Usually, when you set success metrics you’re able to directly measure the value of interest in its entirety. For example, Shopify can measure Gross Merchandise Volume (GMV) with precision because we can query our databases for every order we process. However, sometimes the information that tells you whether you’re having an impact isn’t available, or is too expensive or time consuming to collect. In these cases, you'll need to rely on a sampled success metric.
In a one-shot experiment, you can estimate the sample size you’ll need to achieve a given confidence interval. However, success metrics are generally tracked over time, and you'll want to evaluate each data point in the context of the trend, not in isolation. Our confidence in our impact on the metric is cumulative. So, how do you extract the success signal from sampling noise? That's where a Monte Carlo Simulation comes in.

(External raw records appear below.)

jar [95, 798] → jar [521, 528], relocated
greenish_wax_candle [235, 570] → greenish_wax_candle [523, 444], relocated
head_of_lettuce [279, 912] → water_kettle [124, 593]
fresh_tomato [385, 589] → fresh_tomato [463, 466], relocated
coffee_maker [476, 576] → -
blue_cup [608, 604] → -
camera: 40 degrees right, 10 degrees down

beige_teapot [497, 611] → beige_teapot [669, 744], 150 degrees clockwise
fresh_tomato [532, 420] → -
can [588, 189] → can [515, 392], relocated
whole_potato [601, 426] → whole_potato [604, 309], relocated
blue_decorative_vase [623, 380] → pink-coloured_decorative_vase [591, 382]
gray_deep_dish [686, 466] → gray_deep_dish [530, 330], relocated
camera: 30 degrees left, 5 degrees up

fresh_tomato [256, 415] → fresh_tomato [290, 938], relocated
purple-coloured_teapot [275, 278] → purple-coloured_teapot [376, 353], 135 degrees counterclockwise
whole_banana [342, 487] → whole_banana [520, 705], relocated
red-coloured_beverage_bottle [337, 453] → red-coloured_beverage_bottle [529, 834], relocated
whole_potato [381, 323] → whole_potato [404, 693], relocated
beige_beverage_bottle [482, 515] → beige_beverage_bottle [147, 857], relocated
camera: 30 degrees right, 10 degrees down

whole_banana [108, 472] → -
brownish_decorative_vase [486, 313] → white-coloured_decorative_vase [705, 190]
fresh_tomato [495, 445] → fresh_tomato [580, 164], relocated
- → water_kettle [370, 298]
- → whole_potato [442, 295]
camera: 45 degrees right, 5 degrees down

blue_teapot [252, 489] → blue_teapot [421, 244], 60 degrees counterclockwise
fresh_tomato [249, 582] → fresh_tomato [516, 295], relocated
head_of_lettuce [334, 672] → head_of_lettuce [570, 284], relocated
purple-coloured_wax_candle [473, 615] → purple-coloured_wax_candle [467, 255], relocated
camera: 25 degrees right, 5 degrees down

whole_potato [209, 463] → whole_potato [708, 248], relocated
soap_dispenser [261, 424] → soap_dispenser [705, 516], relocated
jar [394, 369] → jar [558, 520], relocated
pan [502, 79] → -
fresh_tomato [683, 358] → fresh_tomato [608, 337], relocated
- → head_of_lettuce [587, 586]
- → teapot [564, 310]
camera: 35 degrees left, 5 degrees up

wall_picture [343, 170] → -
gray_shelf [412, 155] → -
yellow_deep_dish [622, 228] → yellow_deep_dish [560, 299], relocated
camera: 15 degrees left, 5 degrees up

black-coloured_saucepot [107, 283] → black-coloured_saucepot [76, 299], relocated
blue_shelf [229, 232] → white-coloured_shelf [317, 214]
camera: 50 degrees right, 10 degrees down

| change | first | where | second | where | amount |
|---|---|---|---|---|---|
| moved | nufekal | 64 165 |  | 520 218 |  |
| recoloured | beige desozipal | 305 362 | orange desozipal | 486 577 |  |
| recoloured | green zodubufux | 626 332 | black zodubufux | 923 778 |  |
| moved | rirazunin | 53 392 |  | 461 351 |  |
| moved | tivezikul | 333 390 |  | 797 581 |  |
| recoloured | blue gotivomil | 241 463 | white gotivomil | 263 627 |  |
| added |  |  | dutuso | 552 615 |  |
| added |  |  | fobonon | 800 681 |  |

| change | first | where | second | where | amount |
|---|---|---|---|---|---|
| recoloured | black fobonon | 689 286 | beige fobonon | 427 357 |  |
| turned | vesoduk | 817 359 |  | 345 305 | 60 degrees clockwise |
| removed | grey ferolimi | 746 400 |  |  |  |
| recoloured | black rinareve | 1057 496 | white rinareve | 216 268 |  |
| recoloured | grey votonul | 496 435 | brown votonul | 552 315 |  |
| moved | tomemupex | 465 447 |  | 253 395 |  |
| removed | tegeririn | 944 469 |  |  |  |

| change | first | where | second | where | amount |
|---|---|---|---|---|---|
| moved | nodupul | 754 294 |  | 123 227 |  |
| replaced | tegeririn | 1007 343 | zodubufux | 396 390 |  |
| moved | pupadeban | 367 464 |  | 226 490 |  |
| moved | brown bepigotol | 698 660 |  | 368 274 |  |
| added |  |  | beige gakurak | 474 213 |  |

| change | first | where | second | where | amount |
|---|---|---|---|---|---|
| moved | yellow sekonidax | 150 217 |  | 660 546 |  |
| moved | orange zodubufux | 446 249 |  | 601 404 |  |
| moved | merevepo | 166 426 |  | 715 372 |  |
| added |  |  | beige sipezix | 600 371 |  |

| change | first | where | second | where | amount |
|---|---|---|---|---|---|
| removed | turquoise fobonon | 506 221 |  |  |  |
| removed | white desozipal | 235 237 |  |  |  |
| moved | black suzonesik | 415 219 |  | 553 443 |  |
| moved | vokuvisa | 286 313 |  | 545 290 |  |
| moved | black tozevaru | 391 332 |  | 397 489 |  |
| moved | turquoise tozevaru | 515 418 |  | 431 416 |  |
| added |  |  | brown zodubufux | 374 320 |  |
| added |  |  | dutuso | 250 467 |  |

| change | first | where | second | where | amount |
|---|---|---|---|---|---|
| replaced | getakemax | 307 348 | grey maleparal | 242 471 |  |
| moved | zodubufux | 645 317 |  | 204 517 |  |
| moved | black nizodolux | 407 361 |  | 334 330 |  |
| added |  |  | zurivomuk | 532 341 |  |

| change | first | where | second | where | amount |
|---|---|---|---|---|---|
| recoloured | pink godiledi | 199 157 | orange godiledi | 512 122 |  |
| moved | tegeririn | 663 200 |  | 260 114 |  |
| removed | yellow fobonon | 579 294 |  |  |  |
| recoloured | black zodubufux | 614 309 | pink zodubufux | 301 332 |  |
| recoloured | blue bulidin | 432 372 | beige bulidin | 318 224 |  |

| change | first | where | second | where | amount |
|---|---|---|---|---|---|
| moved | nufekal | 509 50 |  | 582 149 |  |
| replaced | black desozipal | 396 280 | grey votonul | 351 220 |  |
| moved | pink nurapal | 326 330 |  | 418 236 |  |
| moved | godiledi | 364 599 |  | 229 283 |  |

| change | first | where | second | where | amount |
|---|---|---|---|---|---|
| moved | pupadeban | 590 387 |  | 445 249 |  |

A Monte Carlo simulation can be used to understand the variability of outcomes in response to variable inputs. Below, we’ll detail how to use a Monte Carlo simulation to identify the data points you need for a trusted sampled success metric. We’ll walkthrough an example and share how to implement this in Python and pandas so you can do it yourself.
What is a Monte Carlo Simulation?
A Monte Carlo simulation can be used to generate a bunch of random inputs based on real world assumptions. It does this by feeding these inputs through a function that approximates the real world situation of interest, and observing the attributes of the output to understand the likelihood of possible outcomes given reasonable scenarios.
In the context of a sampled success metric, you can use the simulation to understand the tradeoff between:
- Your sample size
- Your ability to extract trends in the underlying population metric from random noise
These results can then be used to explain complex statistical concepts to your non-technical stakeholders. How? You'll be able to simply explain the percentage of certainty your sample size yields, against the cost of collecting more data.
Using a Monte Carlo Simulation to Estimate Metric Variability
To show you how to use a Monte Carlo simulation for a sampled success metric, we'll turn to the Shopify App Store as an example. The Shopify App Store is a marketplace where our merchants can find apps and plugins to customize their store. We have over 8,000 apps solving a range of problems. We set a high standard for app quality, with over 200 minimum requirements focused on security, functionality, and ease of use. Each app needs to meet these requirements in order to be listed, and we have various manual and automated app review processes to ensure these requirements are met.
We want to continuously evaluate how our review processes are improving the quality of our app store. At the highest level, the question we want to answer is, “How good are our apps?”. This can be represented quantitatively as, “How many requirements does the average app violate?”. With thousands of apps in our app store, we can’t check every app, every day. But we can extrapolate from a sample.
By auditing randomly sampled apps each month, we can estimate a metric that tells us how many requirement violations merchants experience with the average installed app—we call this metric the shop issue rate. We can then measure against this metric each month to see whether our various app review processes are having an impact on improving the quality of our apps. This is our sampled success metric.
With mock data and parameters, we’ll show you how we can use a Monte Carlo simulation to identify how many apps we need to audit each month to have confidence in our sampled success metric. We'll then repeatedly simulate auditing randomly selected apps, varying the following parameters:
- Sample size
- Underlying trend in issue rate
To understand the sensitivity of our success metric to relevant parameters, we need to conduct five steps:
- Establish our simulation metrics
- Define the distribution we’re going to draw our issue count from
- Run a simulation for a single set of parameters
- Run multiple simulations for a single set of parameters
- Run multiple simulations across multiple parameters
To use a Monte Carlo simulation, you'll need to have a success metric in mind already. While it’s ideal if you have some idea of its current value and the distribution it’s drawn from, the whole point of the method is to see what range of outcomes emerges from different plausible scenarios. So, don’t worry if you don’t have any initial samples to start with.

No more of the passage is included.